Reputation: 23
Given the following two sample XMLs:
indented.xml:
<RestInterface>
<message id="9" timestamp="2022-10-30 20:54:27.493">
<response objectType="Org" id="Outlet.1">
<attr appId="APP1" name="timezone">
<value>Europe/Berlin</value>
</attr>
<attr appId="APP2" name="some_name">
<value>12345</value>
</attr>
</response>
</message>
</RestInterface>
oneline.xml:
<RestInterface><message id="9" timestamp="2022-10-30 20:54:27.493"><response objectType="Org" id="Outlet.1"><attr appId="APP1" name="timezone"><value>Europe/Berlin</value></attr><attr appId="APP2" name="some_name"><value>12345</value></attr></response></message></RestInterface>
which contain exactly the same XML content, I'm getting two different results with ElementTree.tostring() :
Python code:
import xml.etree.ElementTree as ET
tree = ET.parse(filename)
root = tree.getroot()
s = ET.tostring(root)
print(s)
Output for filename='indented.xml':
b'<RestInterface>\n <message id="9" timestamp="2022-10-30 20:54:27.493">\n <response objectType="Org" id="Outlet.1">\n <attr appId="APP1" name="timezone">\n <value>Europe/Berlin</value>\n </attr>\n <attr appId="APP2" name="some_name">\n <value>12345</value>\n </attr>\n </response>\n </message>\n</RestInterface>'
Output for filename='oneline.xml':
b'<RestInterface><message id="9" timestamp="2022-10-30 20:54:27.493"><response objectType="Org" id="Outlet.1"><attr appId="APP1" name="timezone"><value>Europe/Berlin</value></attr><attr appId="APP2" name="some_name"><value>12345</value></attr></response></message></RestInterface>'
When I print the dump() output for each XML object, I get similar results: Both objects are being printed exactly how they are provided in the input XML files (newlines + indentation, versus single line).
Python version: 3.9.14
I was expecting the output to be the same for both files, as the XML had been parsed into an object and the ".tostring()" should create the output from the Python object's elements. But instead it adds the indentation and newlines from the input XML file. As the XMLParser of Elementtree uses the "expat" parser, I guess this is a problem with expat. But my programming skills are limited, so I can't drill deeper here.

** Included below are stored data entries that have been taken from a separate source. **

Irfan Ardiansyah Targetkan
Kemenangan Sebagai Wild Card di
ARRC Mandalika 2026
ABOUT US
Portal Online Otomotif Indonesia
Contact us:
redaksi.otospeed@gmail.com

Besides the fact, that this seems to be a bug and is pretty confusing - Did someone see the same problem? is there any known fix for this?
Upvotes: 0
Views: 764
Reputation: 15931
According to the documentation - https://docs.python.org/3/library/xml.etree.elementtree.html - the method canonicalize includes a parameter strip_text
to control whitespace handling.
strip_text: set to true to strip whitespace before and after text content
(default: false)
print(canonicalize(ET.tostring(root), strip_text = True))
Conversely, the function indent pretty prints an xml document
Appends whitespace to the subtree to indent the tree visually. This can be used to generate pretty-printed XML output. tree can be an Element or ElementTree. space is the whitespace string that will be inserted for each indentation level, two space characters by default. For indenting partial subtrees inside of an already indented tree, pass the initial indentation level as level.
print(ET.indent(' ', 0))
Disclaimer - I'm pretty new to Python myself, you may have to play around with these functions a bit to get it working, but, hopefully they put you on the right path.
Upvotes: 2